AIM: The article on science fiction and AI safety mentions a novel whose metaverse came decades before Zuckerberg's. What is its title?

SELECTED TEXT:
+===+
Why AI Safety Needs More Science Fiction: Proposing the AI Safety Fiction Challenge – BlueDot Impact
Writing Intensive (2024 Dec)

Why AI Safety Needs More Science Fiction: Proposing the AI Safety Fiction Challenge

By Alyssia Jovellanos (Published on January 28, 2025)

This project was one of the top submissions on the (Dec 2024) Writing Intensive course. The text below is an excerpt from the final project.

Here's a wild idea: the solutions to humanity's most pressing AI alignment challenges might first appear in science fiction. Not just because sci-fi has a remarkable track record of prediction – though it does. Arthur C. Clarke sketched out communication satellites years before they existed. Neal Stephenson's "Snow Crash" metaverse preceded Zuckerberg's by decades. Even the word "robotics" began as science fiction, coined by Asimov for his revolutionary stories about machine intelligence.
+===+
EXTRACTED MATERIAL:
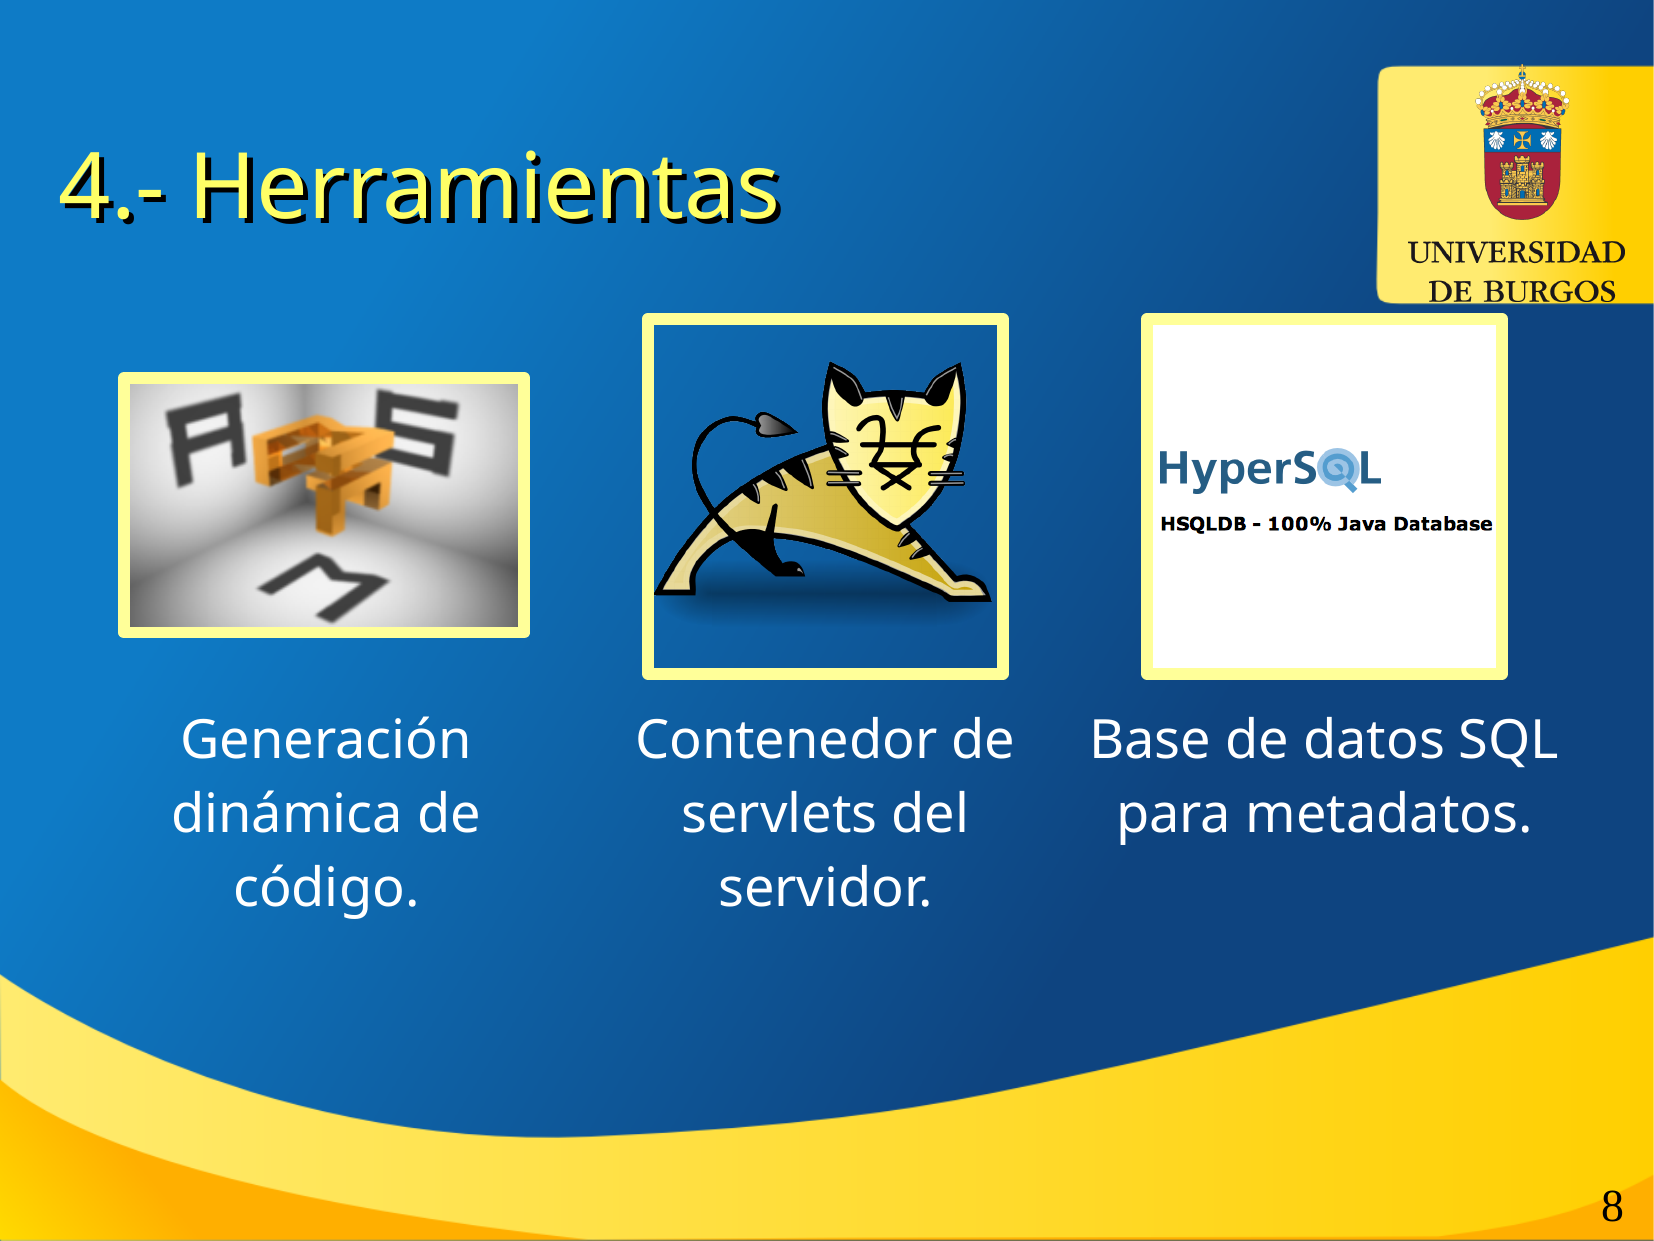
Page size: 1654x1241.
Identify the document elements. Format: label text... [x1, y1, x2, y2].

list Generación dinámica de código. [88, 700, 564, 1044]
title 4.- Herramientas [59, 70, 1335, 296]
list Base de datos SQL para metadatos. [1086, 700, 1563, 1044]
picture [0, 0, 1654, 1241]
list Contenedor de servlets del servidor. [587, 700, 1064, 1044]
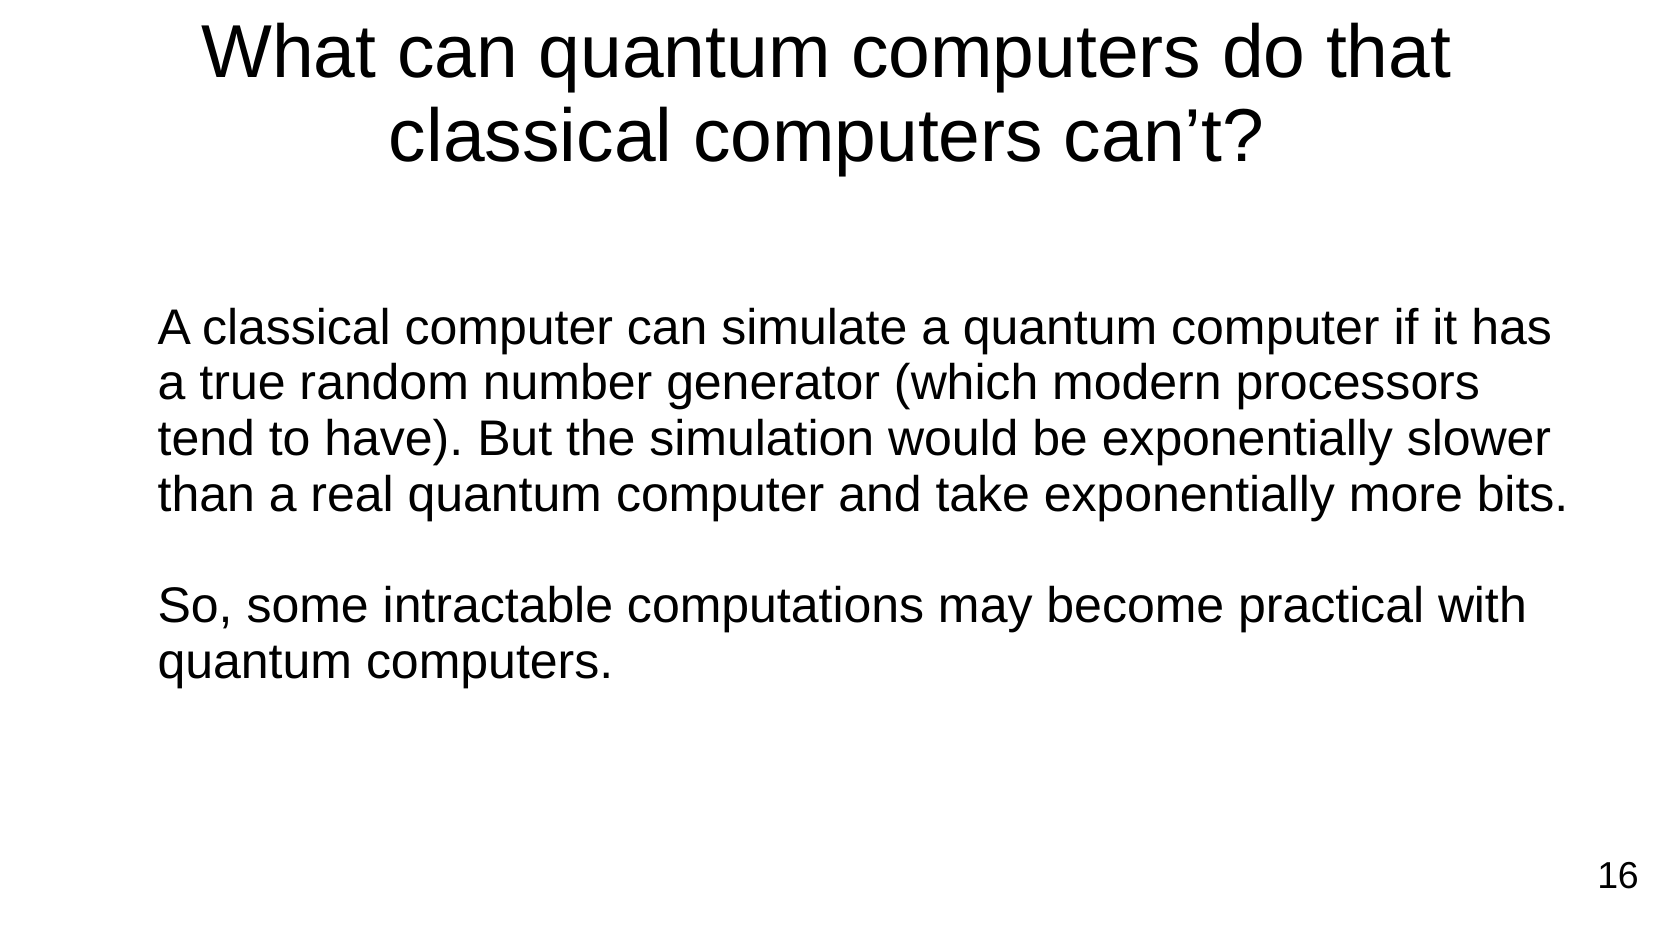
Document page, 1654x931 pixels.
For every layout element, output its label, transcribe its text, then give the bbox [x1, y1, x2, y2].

title What can quantum computers do that classical computers can’t? [82, 9, 1571, 178]
list A classical computer can simulate a quantum computer if it has a true random number generator (which modern processors tend to have). But the simulation would be exponentially slower than a real quantum computer and take exponentially more bits. So, some intractable computations may become practical with quantum computers. [86, 187, 1575, 826]
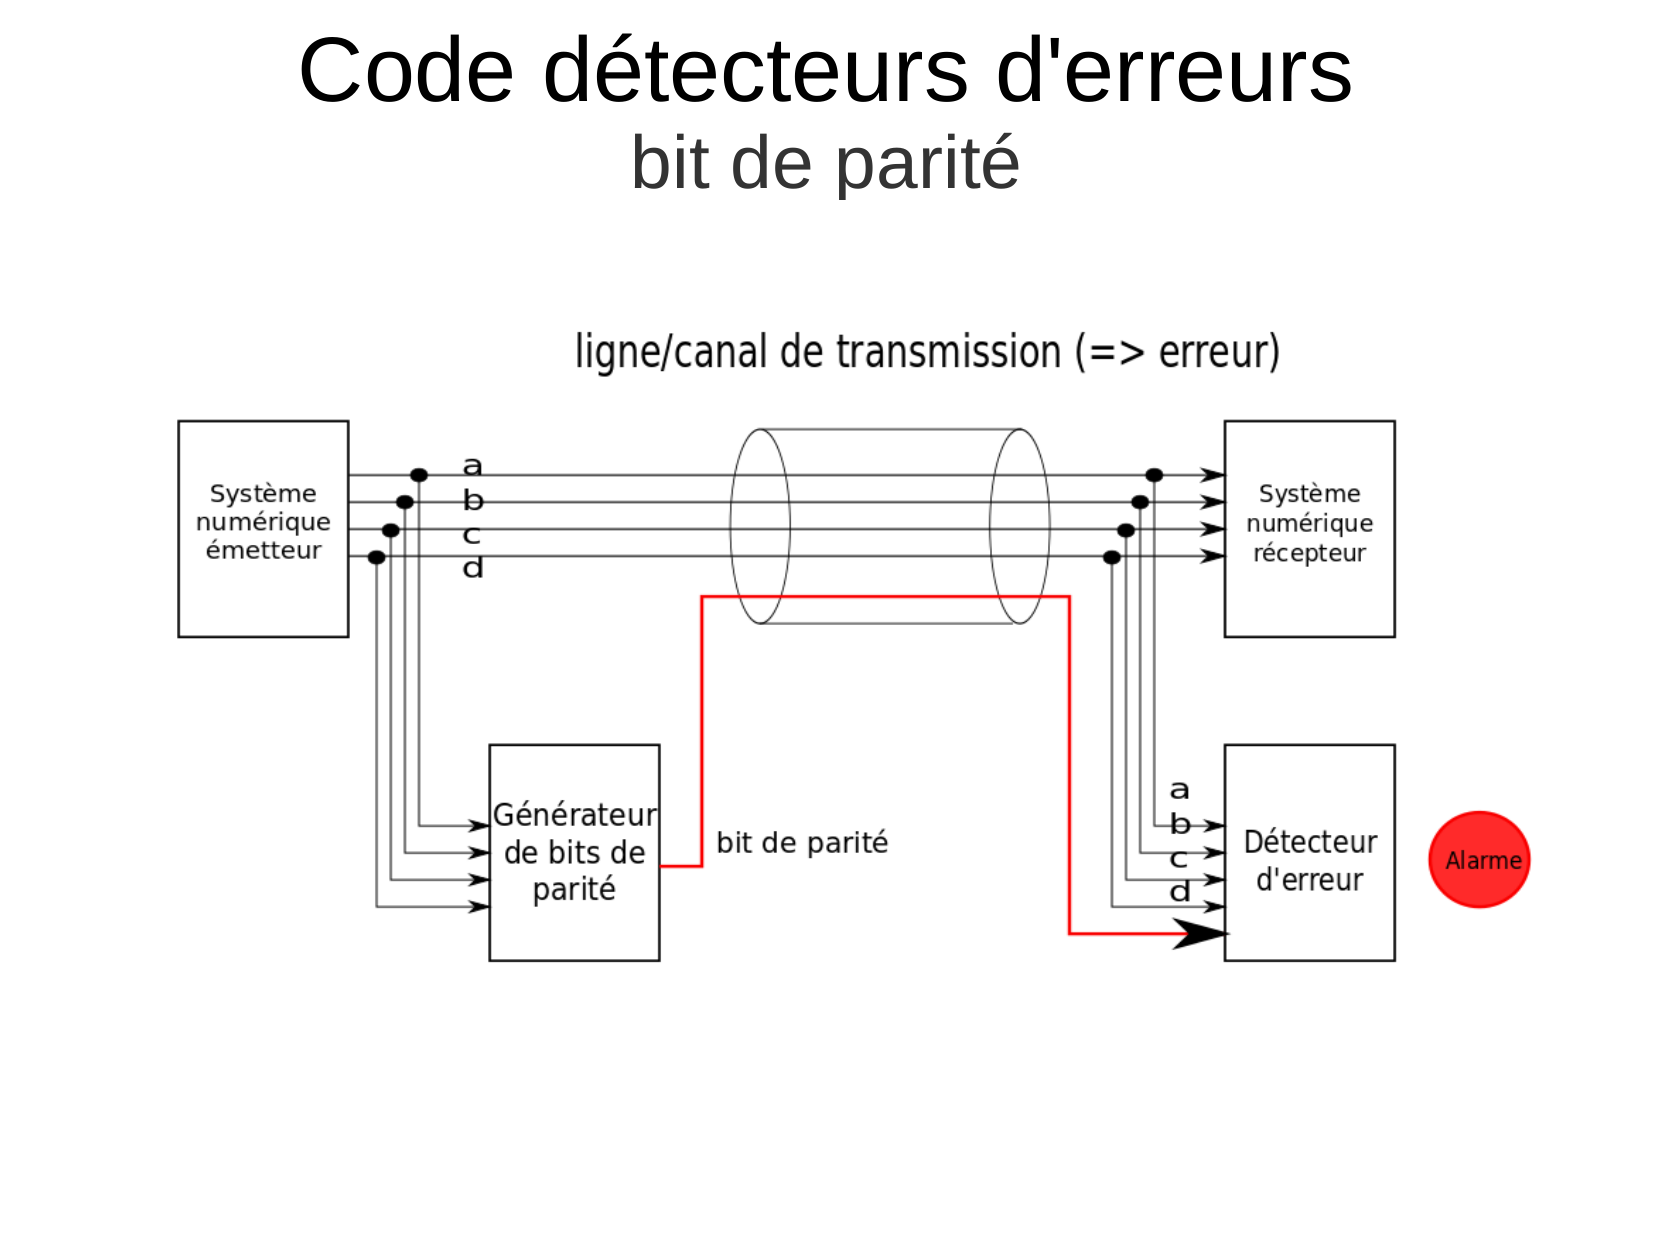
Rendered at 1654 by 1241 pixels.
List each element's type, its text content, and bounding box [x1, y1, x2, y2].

picture [94, 200, 1583, 1205]
title Code détecteurs d'erreurs bit de parité [82, 8, 1571, 216]
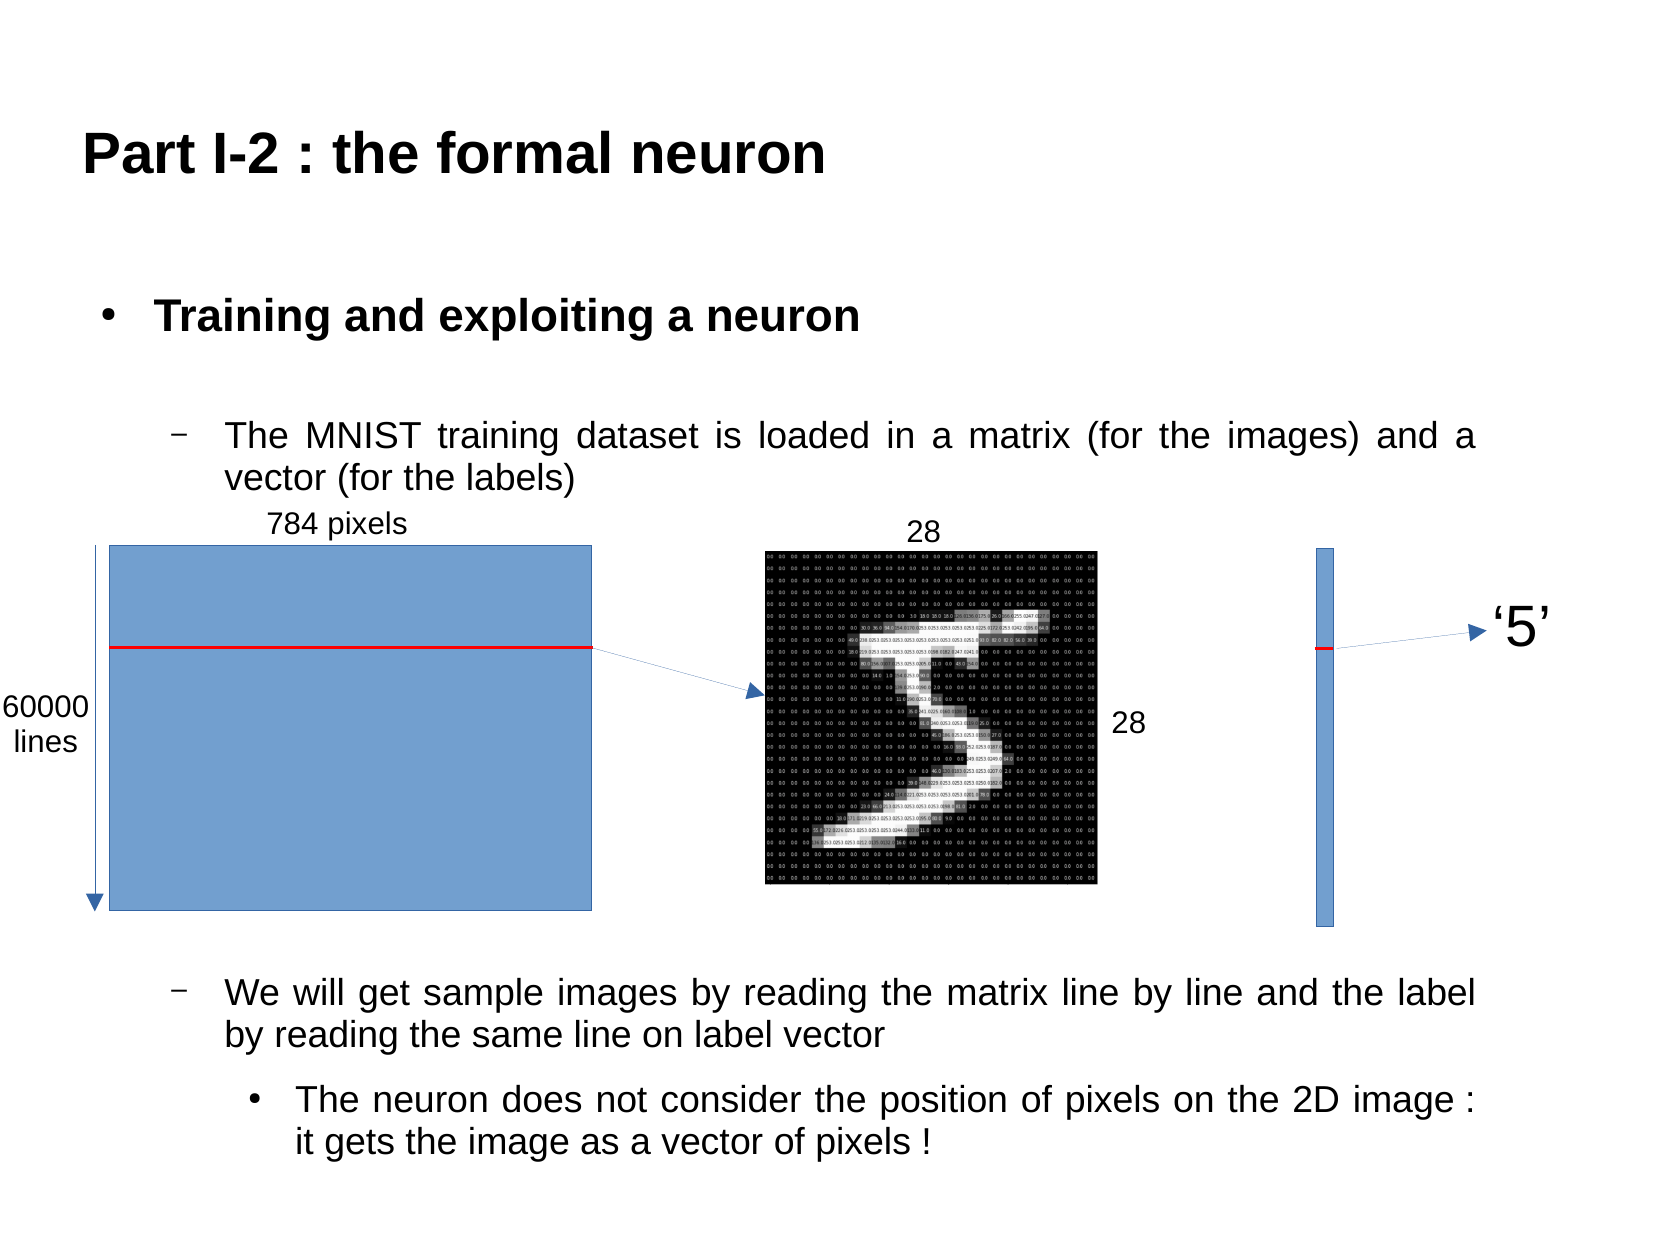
+===+
SOLVED EXERCISE: "Snow Crash," by Neal Stephenson